- **Extracted material**
▼

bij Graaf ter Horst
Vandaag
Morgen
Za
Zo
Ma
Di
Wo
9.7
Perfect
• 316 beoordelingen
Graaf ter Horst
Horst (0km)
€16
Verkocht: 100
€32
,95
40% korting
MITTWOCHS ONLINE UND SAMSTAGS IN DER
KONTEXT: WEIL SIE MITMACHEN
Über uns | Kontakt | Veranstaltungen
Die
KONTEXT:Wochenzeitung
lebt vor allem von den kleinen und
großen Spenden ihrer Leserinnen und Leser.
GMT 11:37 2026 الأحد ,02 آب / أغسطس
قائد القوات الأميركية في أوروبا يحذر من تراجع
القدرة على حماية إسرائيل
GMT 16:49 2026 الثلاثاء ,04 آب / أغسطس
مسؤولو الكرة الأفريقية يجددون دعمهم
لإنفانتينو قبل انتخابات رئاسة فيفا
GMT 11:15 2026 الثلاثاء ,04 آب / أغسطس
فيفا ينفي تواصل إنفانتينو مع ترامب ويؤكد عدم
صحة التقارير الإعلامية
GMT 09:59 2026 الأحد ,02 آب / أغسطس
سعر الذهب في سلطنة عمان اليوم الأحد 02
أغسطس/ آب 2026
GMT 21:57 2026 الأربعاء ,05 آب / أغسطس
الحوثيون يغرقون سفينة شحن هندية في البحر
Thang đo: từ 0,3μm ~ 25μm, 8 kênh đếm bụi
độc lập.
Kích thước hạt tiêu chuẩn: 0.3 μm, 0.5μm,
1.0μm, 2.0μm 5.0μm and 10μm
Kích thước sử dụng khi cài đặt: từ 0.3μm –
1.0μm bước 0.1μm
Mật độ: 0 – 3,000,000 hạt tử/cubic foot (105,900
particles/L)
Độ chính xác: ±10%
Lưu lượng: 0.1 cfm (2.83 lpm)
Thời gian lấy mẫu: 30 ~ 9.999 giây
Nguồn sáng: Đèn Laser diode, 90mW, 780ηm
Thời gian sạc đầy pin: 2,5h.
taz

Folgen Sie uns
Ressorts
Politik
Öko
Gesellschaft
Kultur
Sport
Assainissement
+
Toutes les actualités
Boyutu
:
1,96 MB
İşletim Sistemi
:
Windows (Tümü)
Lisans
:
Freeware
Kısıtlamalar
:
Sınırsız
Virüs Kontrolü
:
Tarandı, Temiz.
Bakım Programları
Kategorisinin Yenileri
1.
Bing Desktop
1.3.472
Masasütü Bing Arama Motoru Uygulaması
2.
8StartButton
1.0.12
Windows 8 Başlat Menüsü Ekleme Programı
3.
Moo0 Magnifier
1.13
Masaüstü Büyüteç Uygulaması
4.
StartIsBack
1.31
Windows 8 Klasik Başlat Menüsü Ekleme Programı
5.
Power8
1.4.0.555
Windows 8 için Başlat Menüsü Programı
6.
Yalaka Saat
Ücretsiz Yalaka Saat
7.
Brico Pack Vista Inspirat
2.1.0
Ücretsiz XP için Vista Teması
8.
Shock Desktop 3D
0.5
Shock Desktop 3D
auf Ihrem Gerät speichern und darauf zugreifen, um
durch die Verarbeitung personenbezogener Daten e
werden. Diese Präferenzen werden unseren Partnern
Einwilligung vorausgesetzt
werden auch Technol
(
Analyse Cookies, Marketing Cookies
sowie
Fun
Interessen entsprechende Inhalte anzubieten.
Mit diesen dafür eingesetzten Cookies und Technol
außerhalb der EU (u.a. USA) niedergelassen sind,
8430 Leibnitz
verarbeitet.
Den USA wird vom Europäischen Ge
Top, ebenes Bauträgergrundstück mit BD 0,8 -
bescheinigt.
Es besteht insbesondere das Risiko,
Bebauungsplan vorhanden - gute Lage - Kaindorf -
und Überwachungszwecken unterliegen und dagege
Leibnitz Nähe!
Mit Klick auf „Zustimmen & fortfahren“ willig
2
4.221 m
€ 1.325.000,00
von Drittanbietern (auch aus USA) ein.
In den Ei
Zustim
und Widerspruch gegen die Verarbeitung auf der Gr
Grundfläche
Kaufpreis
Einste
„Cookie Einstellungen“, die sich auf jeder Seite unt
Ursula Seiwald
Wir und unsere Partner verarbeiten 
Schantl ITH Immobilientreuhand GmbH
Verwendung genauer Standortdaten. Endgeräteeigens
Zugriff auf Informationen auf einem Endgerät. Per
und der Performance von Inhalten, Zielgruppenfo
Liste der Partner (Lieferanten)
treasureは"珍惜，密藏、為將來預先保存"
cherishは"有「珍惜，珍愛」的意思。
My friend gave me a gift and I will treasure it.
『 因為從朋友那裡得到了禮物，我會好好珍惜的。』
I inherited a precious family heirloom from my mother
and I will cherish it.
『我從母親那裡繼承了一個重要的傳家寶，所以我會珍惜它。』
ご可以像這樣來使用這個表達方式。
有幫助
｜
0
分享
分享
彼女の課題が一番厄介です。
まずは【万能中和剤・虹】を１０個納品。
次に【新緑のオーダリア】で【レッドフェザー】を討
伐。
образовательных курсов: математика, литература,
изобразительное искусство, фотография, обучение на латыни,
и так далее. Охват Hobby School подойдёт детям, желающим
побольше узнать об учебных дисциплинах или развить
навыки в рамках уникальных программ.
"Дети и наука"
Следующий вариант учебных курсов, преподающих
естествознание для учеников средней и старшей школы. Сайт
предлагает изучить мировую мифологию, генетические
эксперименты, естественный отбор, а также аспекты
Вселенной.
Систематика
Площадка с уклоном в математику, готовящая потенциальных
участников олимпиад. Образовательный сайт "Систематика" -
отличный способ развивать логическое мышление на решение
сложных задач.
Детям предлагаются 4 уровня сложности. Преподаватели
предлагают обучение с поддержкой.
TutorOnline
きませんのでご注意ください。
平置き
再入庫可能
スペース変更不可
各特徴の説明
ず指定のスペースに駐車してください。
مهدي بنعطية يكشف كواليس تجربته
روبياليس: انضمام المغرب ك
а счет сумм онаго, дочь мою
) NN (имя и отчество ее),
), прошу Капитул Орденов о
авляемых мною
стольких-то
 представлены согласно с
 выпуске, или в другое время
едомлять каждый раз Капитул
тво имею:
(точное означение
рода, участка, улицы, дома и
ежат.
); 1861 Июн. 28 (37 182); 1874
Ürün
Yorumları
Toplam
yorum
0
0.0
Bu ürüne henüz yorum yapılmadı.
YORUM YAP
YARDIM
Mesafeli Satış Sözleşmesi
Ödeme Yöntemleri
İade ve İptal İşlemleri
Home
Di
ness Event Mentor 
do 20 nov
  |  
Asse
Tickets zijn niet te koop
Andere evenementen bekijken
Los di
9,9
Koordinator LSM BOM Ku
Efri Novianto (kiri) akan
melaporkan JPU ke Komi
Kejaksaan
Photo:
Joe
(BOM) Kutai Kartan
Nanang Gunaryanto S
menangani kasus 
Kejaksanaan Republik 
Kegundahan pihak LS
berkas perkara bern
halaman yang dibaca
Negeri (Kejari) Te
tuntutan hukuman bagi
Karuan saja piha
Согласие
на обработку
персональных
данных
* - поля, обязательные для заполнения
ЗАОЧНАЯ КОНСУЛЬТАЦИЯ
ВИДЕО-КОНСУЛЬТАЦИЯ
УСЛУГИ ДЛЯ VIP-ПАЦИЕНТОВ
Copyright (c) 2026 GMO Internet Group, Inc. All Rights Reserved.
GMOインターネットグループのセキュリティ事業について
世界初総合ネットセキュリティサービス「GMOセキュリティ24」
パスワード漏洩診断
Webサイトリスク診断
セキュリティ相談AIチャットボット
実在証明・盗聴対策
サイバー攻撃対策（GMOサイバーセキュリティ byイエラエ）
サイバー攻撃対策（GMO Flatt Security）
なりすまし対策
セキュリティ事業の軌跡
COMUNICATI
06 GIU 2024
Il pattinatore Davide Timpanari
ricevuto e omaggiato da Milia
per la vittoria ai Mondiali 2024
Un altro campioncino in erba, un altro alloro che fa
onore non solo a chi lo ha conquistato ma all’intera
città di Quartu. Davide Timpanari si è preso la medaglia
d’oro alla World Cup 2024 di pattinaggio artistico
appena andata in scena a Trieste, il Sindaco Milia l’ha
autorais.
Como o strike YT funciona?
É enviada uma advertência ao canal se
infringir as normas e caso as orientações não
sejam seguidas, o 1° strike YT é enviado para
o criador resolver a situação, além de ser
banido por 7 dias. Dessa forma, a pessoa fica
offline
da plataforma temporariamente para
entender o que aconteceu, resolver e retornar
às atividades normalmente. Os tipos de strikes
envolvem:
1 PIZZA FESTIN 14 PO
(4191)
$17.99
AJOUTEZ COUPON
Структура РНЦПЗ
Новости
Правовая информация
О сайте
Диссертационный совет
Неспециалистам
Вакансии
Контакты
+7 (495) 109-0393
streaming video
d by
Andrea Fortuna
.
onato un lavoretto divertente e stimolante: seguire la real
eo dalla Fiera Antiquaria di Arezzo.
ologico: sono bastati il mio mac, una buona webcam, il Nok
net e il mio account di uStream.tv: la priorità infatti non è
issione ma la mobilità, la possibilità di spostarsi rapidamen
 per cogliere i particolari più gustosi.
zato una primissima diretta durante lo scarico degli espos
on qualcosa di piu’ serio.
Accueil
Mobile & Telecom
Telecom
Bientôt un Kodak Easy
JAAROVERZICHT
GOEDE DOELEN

▲

- **What is being asked**
Copy out the records word for word, from their first line through the line that contains "großen Spenden ihrer Leserinnen und Leser.", including that line.

- **Response to this exercise**
bij Graaf ter Horst
Vandaag
Morgen
Za
Zo
Ma
Di
Wo
9.7
Perfect
• 316 beoordelingen
Graaf ter Horst
Horst (0km)
€16
Verkocht: 100
€32
,95
40% korting
MITTWOCHS ONLINE UND SAMSTAGS IN DER
KONTEXT: WEIL SIE MITMACHEN
Über uns | Kontakt | Veranstaltungen
Die
KONTEXT:Wochenzeitung
lebt vor allem von den kleinen und
großen Spenden ihrer Leserinnen und Leser.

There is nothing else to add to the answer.